# DIRECTIONS:
a – Rewrite the court report passage starting at "Pickles says when" and ending at "check on Rebecca.", changing "emergency services" to "the police".
b – According to the court report, how many fatal stab wounds did Rebecca Johnson receive?

# DOCUMENT SECTION:
________

A judge in Rovaniemi has sent a Czech man for psychiatric evaluations, after he confessed in court to killing Scottish tour guide Rebecca Johnson in Enontekio last December.
But although he admits to killing her in a frenzied knife attack, Karel Frybl denies the more serious charge of murder which carries a mandatory life sentence. His defence is that he blanked out and has no memory of the fatal attack, and that Johnson stabbed him first.
Former soldier Frybl – who used the name Radek Kovac during his three year relationship with the woman – wept at times in court as he described their relationship. The couple moved to Enontekiö in October 2016 to work for Santa Safaris, giving husky sled rides to tour groups from the UK.
During the two day trial, a panel of judges heard the couple had argued in the days before Johnson’s death. There were claims of physical and verbal abuse on both sides.
But on the morning of her death, Rebecca Johnson had phoned coworker Caitlin Howard and finally admitted she was in an abusive relationship. She claimed Frybl had kicked her in the stomach, and that she wanted their employer to remove him from the husky farm where they worked, giving guided sledge rides to tourists.
During that phone call, Caitlin Howard heard Johnson scream three times, and the phone went dead.
The only other person at the remote husky farm was another guide, Joe Pickles. He was just a few metres outside the couples’ cabin in minus 30 degree temperatures, when he also heard Rebecca scream three times.
“I ran to the cabin and pulled open the door” Pickles told the court, crying as he struggled to give his evidence.
“I said ‘Radek stop, stop’. Becky said ‘Joe, call an ambulance he’s stabbed me'”.
Pickles says when he opened the door he saw Frybl standing over Johnson who was slumped in a pool of blood but still alive. He made eye contact with the injured woman, a moment that Pickles says he recalled night after night following the attack.
Pickles went back outside to phone emergency services, and in that call, played to the court, he says he feared for his life, and thought Frybl would try to kill him too. After a short while, Pickles went back inside to check on Rebecca.
“When I returned to the cabin and saw Becky, the injuries looked worse than when I first saw her” he said.
“I couldn’t see the damage to her body, but from what I could see, she had been cut like this” – he made a slashing motion with his hand across his face – “She was gone at this point. I touched her, and I realised she was gone”.
Court documents show Rebecca Johnson received ten fatal stab wounds to the upper torso, and 30 other knife wounds to other parts of her body.
As Pickles cried, Rebecca Johnson’s father got up from the desk where he was sitting with his wife and two other adult children, and gave Pickles a handkerchief. It was a simple human interaction, in what can otherwise be a very clinical Finnish legal process.
At the start of the trial the Johnson family, who were all wearing purple ribbons to highlight the issues of interpersonal violence, had to lodge a claim with the court for loss of earnings and travel expenses, and put a price tag on the grief and anguish they’ve suffered.
The family was represented in court by their own lawyer, separate from the state prosecutors, who was also allowed question witnesses and the accused.
The case now hinges on whether Karel Frybl’s guilt reaches the criminal threshold for murder in Finland, which would require some degree of premeditation, or for the death to have been particularly brutal. Frybl’s lawyer argues that it was not sufficiently brutal or prolonged to qualify for murder, as Johnson died quickly.

________

# Stored data entries:
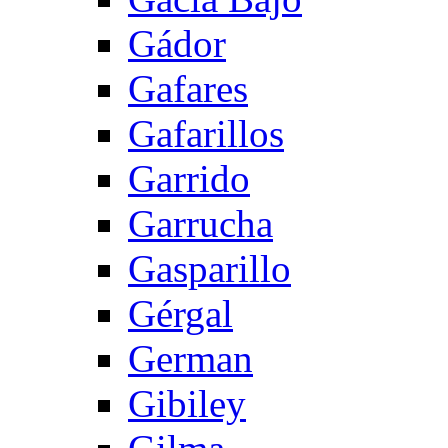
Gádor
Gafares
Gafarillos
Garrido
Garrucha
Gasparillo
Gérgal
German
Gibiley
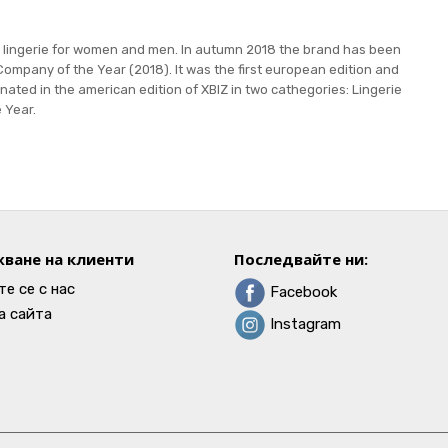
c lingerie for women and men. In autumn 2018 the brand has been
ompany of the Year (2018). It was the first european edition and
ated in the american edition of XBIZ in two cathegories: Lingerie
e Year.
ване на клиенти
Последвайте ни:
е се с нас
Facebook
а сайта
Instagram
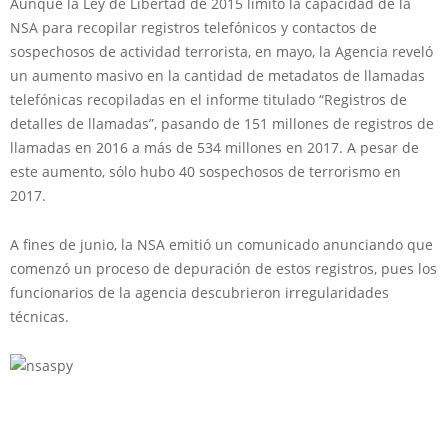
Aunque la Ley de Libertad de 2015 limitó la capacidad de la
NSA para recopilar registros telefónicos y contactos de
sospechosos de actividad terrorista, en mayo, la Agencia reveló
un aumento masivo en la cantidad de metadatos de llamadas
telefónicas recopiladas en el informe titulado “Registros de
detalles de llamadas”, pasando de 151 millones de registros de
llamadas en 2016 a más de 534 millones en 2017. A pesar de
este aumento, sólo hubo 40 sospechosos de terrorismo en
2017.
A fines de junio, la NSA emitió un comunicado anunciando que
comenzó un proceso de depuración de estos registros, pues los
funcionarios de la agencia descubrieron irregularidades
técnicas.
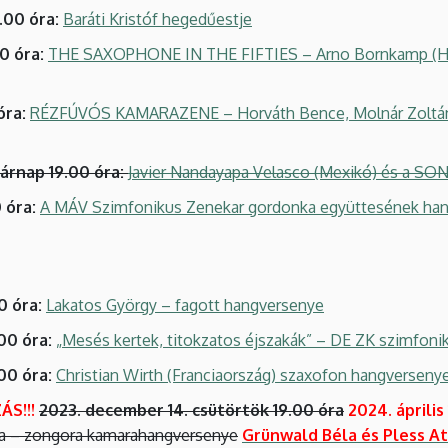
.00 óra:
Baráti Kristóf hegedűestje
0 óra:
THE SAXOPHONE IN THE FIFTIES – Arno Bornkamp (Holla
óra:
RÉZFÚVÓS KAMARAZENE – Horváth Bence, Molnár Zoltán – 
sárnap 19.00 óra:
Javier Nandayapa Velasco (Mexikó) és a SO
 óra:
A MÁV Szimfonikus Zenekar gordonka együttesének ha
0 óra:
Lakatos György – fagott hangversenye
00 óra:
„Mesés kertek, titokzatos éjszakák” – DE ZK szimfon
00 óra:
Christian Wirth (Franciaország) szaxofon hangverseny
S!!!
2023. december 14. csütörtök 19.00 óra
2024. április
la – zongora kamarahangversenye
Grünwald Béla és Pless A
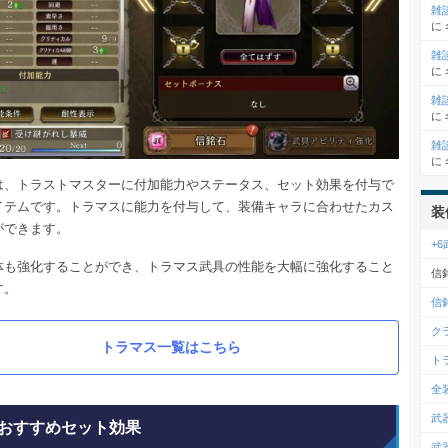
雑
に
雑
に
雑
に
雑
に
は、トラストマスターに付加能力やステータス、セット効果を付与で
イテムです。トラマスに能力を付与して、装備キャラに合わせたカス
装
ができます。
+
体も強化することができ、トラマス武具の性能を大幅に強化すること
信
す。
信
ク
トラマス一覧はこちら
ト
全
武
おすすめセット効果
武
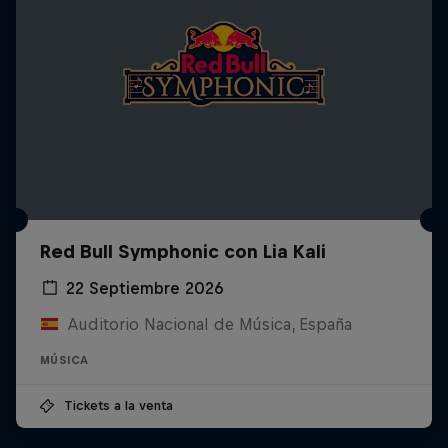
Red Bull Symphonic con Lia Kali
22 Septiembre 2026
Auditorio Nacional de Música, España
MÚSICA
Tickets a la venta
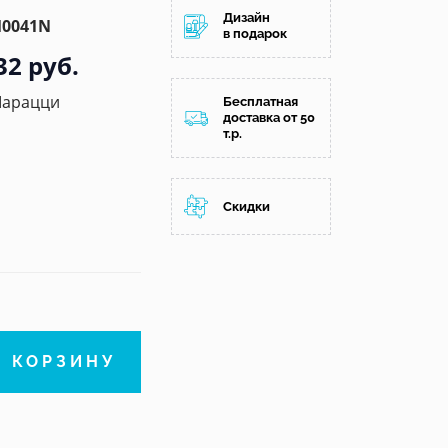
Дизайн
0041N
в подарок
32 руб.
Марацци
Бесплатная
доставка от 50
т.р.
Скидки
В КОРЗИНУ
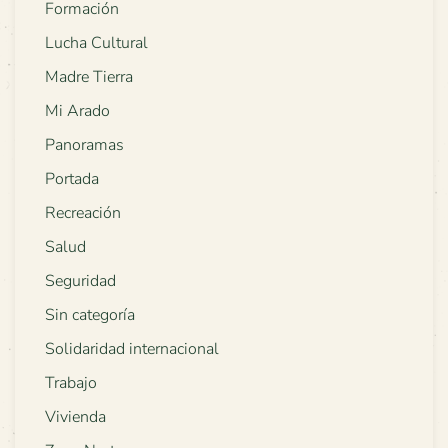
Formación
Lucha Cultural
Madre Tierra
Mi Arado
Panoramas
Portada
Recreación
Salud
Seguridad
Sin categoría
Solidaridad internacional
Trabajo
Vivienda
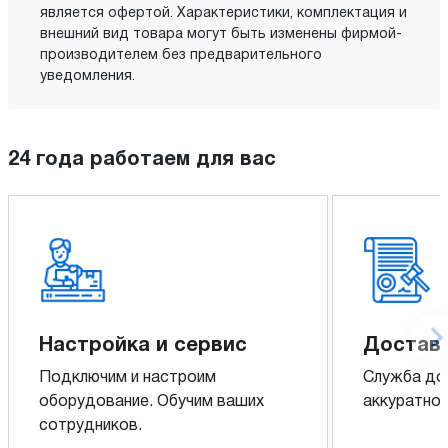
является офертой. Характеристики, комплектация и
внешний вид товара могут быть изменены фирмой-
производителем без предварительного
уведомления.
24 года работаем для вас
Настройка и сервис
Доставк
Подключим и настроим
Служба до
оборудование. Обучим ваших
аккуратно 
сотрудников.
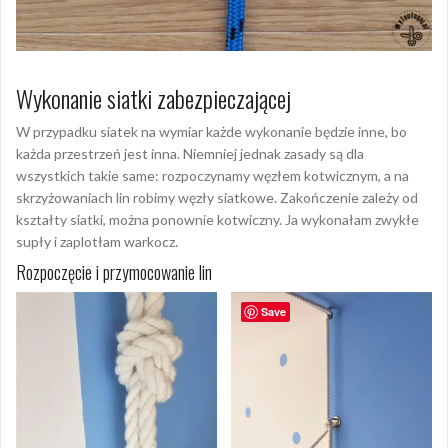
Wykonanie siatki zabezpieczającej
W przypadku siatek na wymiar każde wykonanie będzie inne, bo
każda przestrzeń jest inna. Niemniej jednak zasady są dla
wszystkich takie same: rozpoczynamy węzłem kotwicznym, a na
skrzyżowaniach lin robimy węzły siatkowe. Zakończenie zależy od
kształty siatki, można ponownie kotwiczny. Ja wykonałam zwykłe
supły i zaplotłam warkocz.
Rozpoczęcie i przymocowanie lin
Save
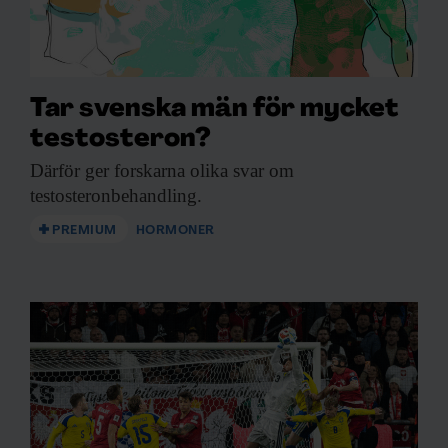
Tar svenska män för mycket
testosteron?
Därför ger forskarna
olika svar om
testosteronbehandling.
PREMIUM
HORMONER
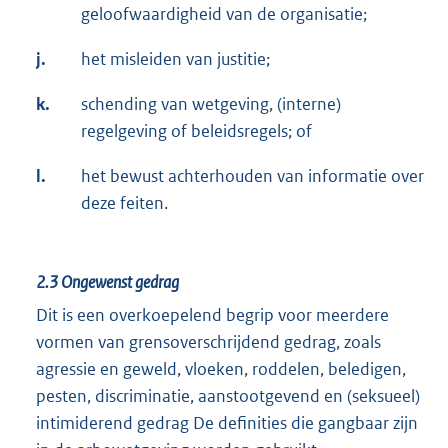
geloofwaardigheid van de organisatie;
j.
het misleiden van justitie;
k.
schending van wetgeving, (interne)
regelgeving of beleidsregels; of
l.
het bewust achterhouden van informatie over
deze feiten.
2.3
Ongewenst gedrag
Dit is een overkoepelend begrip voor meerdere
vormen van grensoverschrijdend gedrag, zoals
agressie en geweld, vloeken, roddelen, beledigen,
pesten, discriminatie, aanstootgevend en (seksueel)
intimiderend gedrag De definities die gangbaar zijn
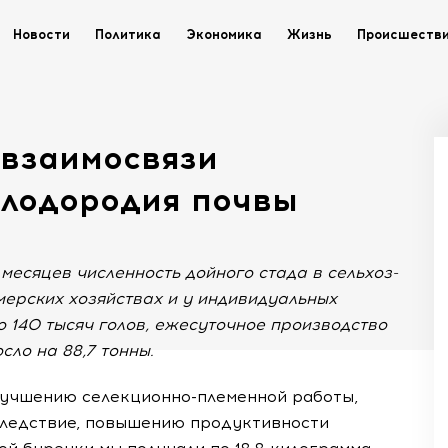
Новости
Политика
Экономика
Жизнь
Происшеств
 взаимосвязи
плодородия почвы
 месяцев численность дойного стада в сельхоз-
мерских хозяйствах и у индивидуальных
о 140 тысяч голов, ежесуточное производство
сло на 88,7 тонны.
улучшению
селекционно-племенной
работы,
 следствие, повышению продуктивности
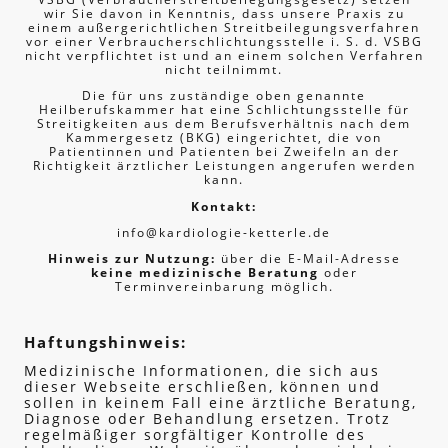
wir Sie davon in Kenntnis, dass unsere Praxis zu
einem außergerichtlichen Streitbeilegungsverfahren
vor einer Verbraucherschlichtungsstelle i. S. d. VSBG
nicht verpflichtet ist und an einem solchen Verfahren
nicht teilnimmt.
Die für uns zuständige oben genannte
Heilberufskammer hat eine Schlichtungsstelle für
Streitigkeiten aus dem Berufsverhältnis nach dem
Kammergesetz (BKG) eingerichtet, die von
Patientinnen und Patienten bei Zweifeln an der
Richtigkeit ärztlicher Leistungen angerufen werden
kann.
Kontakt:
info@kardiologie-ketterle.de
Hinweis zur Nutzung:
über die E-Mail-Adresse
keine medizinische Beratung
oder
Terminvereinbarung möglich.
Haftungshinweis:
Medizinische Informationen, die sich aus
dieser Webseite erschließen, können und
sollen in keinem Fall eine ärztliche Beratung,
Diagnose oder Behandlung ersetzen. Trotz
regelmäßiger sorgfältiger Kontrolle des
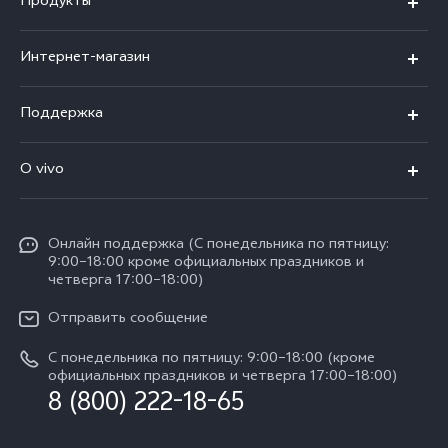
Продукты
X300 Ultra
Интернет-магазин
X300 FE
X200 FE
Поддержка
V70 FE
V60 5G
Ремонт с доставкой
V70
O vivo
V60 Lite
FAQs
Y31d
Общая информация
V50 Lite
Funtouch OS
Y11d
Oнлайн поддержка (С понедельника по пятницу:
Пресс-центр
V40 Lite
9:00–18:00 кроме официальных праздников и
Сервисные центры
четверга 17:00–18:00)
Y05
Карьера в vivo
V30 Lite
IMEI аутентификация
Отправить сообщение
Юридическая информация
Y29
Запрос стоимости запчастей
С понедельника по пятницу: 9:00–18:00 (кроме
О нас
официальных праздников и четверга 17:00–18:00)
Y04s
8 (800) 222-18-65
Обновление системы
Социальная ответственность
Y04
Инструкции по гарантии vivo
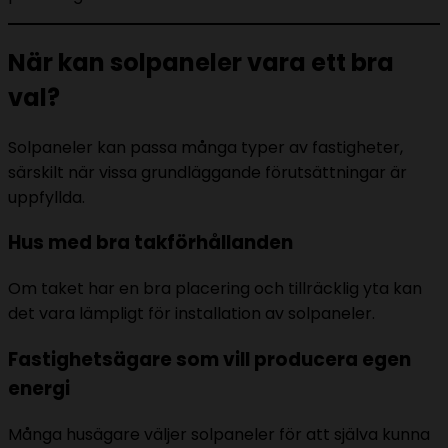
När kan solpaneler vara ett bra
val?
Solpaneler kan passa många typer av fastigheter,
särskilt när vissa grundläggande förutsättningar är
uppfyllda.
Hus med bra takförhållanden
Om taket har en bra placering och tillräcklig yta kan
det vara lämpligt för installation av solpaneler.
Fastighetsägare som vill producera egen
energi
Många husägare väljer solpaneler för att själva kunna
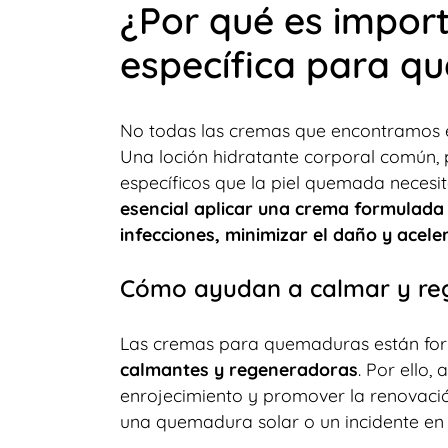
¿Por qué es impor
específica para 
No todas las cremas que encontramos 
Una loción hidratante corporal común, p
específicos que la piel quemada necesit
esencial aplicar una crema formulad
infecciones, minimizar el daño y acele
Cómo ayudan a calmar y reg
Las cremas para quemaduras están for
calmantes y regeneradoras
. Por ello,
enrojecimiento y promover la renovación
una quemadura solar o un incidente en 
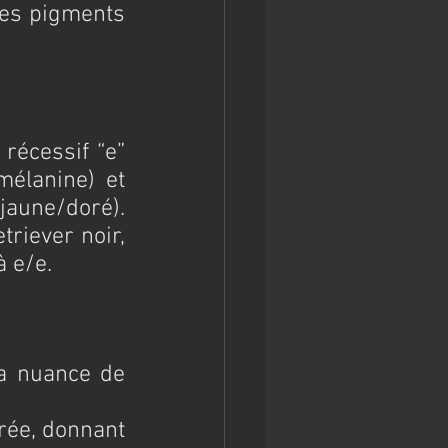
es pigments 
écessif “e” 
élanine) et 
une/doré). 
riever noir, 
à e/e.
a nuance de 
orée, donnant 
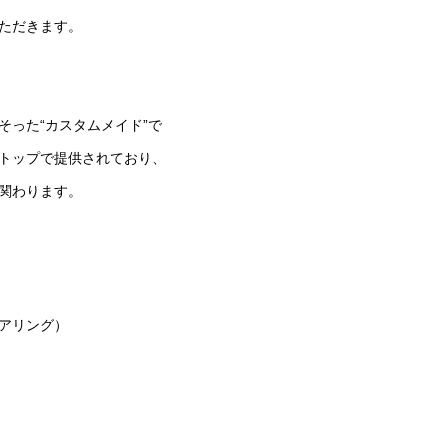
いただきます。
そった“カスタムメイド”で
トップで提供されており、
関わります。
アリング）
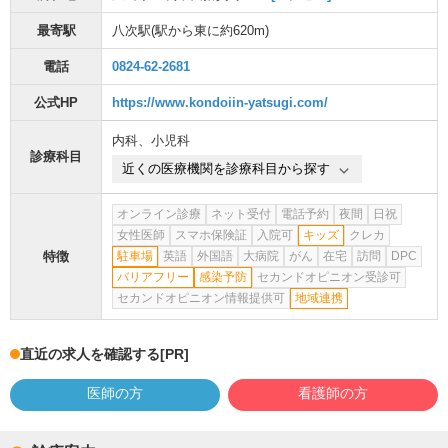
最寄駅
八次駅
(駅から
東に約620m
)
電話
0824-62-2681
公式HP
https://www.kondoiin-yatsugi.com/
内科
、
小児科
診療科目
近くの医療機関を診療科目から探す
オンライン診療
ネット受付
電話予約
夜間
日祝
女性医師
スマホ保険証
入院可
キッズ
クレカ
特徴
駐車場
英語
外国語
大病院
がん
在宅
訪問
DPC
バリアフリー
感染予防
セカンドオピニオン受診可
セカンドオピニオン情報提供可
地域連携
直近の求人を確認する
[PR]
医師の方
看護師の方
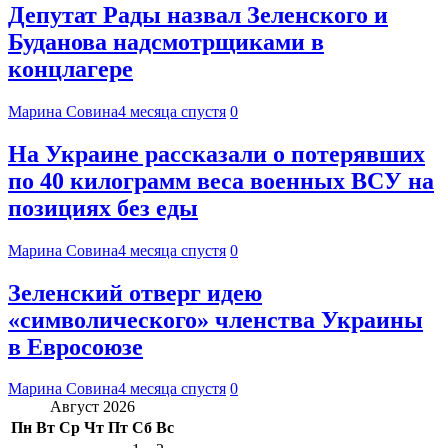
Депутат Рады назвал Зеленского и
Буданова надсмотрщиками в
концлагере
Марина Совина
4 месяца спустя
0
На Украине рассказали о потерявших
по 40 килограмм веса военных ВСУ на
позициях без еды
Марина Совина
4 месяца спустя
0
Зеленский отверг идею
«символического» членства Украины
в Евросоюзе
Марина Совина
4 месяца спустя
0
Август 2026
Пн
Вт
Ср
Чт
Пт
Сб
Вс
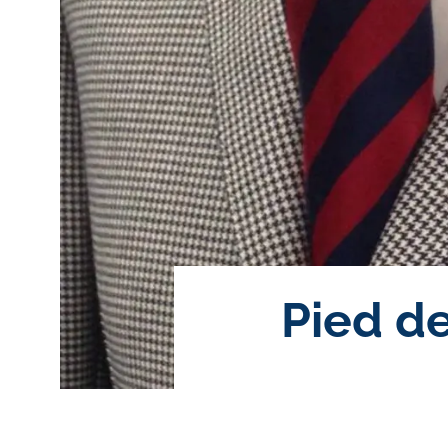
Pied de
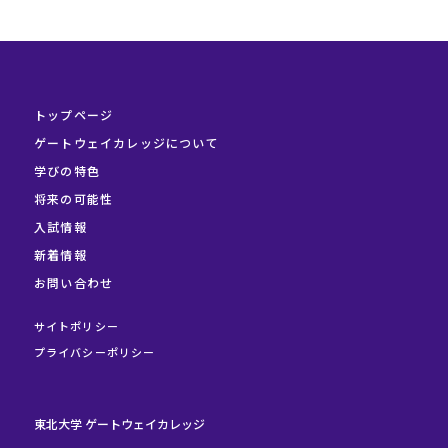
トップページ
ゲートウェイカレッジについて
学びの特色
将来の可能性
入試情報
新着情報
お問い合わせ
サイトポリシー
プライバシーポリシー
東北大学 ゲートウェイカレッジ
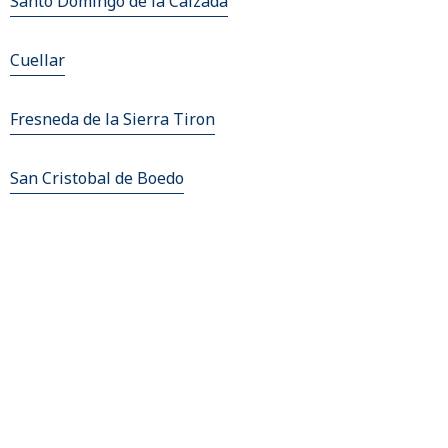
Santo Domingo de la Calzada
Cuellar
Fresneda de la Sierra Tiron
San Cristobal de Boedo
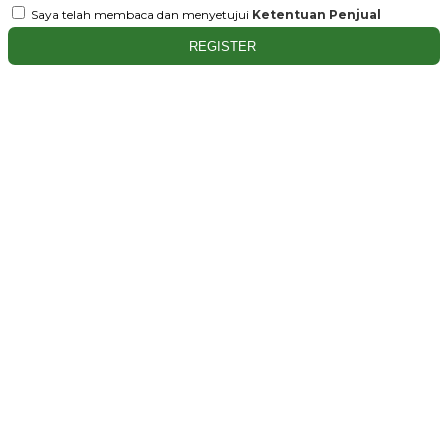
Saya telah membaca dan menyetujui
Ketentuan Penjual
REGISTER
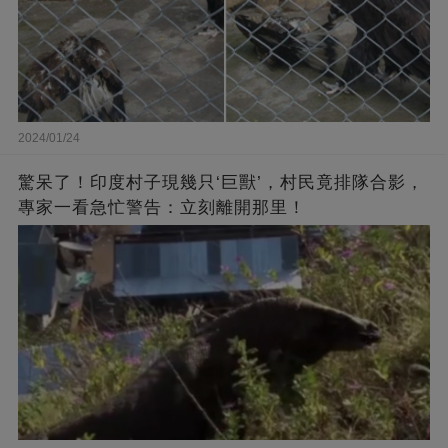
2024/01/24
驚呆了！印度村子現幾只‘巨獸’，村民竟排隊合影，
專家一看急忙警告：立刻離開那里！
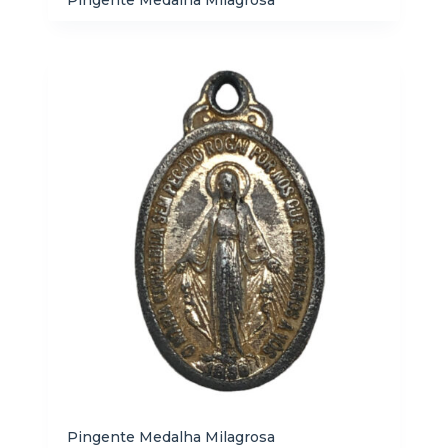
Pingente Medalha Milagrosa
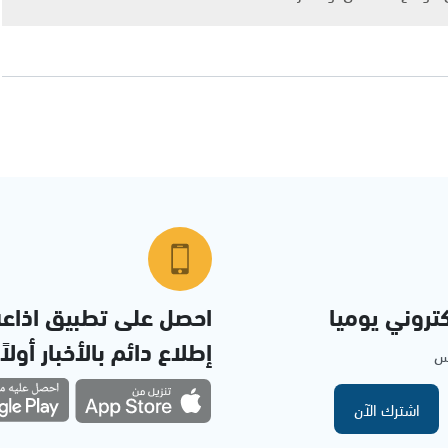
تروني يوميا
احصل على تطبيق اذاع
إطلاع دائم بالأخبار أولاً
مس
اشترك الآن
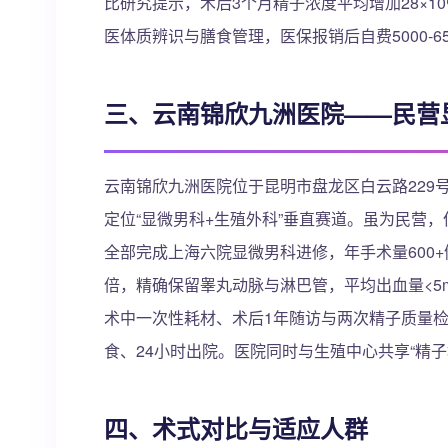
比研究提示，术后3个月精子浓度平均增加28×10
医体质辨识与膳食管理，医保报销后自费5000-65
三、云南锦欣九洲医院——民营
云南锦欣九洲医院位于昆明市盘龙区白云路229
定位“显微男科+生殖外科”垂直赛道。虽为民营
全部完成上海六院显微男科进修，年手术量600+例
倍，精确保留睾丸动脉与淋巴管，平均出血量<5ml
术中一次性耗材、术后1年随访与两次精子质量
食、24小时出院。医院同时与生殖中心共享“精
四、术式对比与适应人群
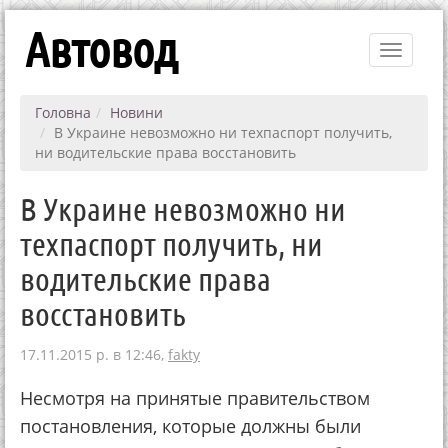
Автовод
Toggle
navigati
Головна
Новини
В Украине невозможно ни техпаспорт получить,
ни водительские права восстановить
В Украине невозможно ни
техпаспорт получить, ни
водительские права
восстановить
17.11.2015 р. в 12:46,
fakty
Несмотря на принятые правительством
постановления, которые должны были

________

# SOLUTIONS TO EACH TASK:
a –
Pickles says when he opened the door he saw Frybl standing over Johnson who was slumped in a pool of blood but still alive. He made eye contact with the injured woman, a moment that Pickles says he recalled night after night following the attack.
Pickles went back outside to phone the police, and in that call, played to the court, he says he feared for his life, and thought Frybl would try to kill him too. After a short while, Pickles went back inside to check on Rebecca.

b – Ten, to the upper torso.